Я показала ему на дверь и сухо велела:
– Убирайтесь!
– Не кипятись, Фран. Но запомни: я не хочу приходить к тебе и еще раз предупреждать насчет этого дела. Тебе ясно? Ясно или нет?
– В следующий раз, как захотите прийти, не забудьте захватить ордер, – ответила я. – И обращайтесь ко мне на «вы». Больше мне сказать нечего. Вам ясно или нет?
– Что ж, хорошо, приду с ордером. Но запомни… запомните, Фран, только попробуйте путаться у нас под ногами, и я обвиню вас в том, что вы препятствуете работе полиции.
Он нисколько не изменился после нашей последней встречи. По-прежнему оставался невоспитанным чурбаном. Но дураком он не был. И то, что именно его назначили расследовать похищение, стало свидетельством моего обычного невезения.
Из-за гостя я опоздала в закусочную Джимми на деловую встречу. Пришлось бежать. Я все больше кипела от злости и волновалась. Злилась я и на Парри, который завел меня с утра пораньше, и на себя – за то, что позволила ему себя завести.

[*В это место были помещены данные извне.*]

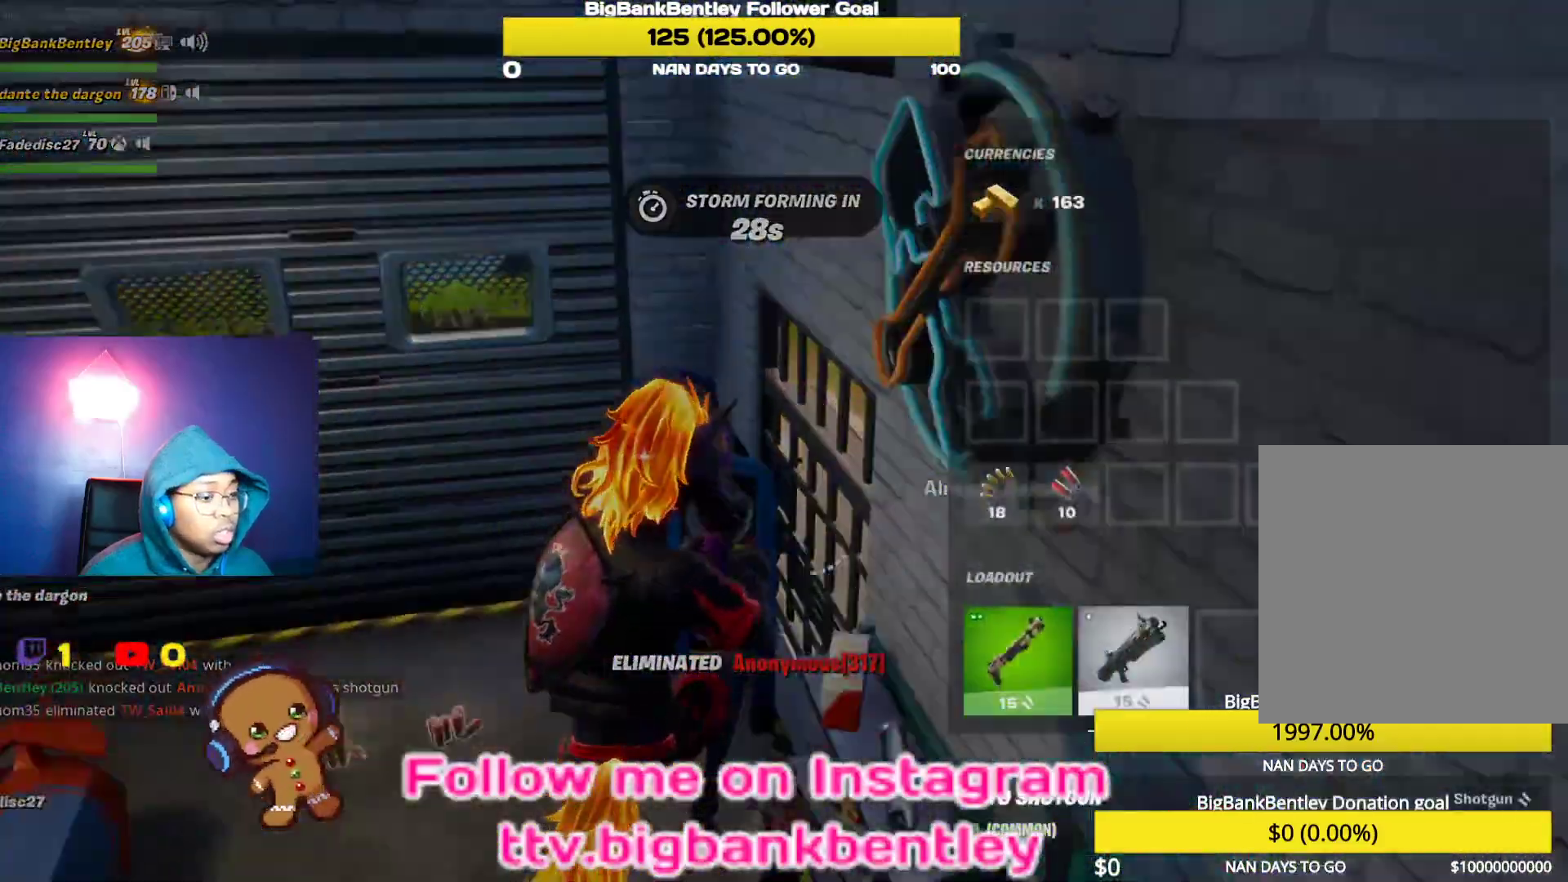
{"buttons": ["A"], "left_stick": "center", "right_stick": "center", "events": [[67, "DPAD_RIGHT", "up"], [217, "X", "down"], [333, "X", "up"], [350, "DPAD_LEFT", "down"], [433, "A", "down"], [450, "DPAD_LEFT", "up"]]}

На улицах было мало народу, только женщины с капризными малышами и всегдашние бродяги. Я прошла мимо магазинчика Хари и заглянула внутрь, надеясь увидеть Ганеша. Его там не было, зато был Хари. Он заметил меня, поэтому пришлось зайти и спросить, как у него дела, а также выслушать подробный отчет о его последних невзгодах.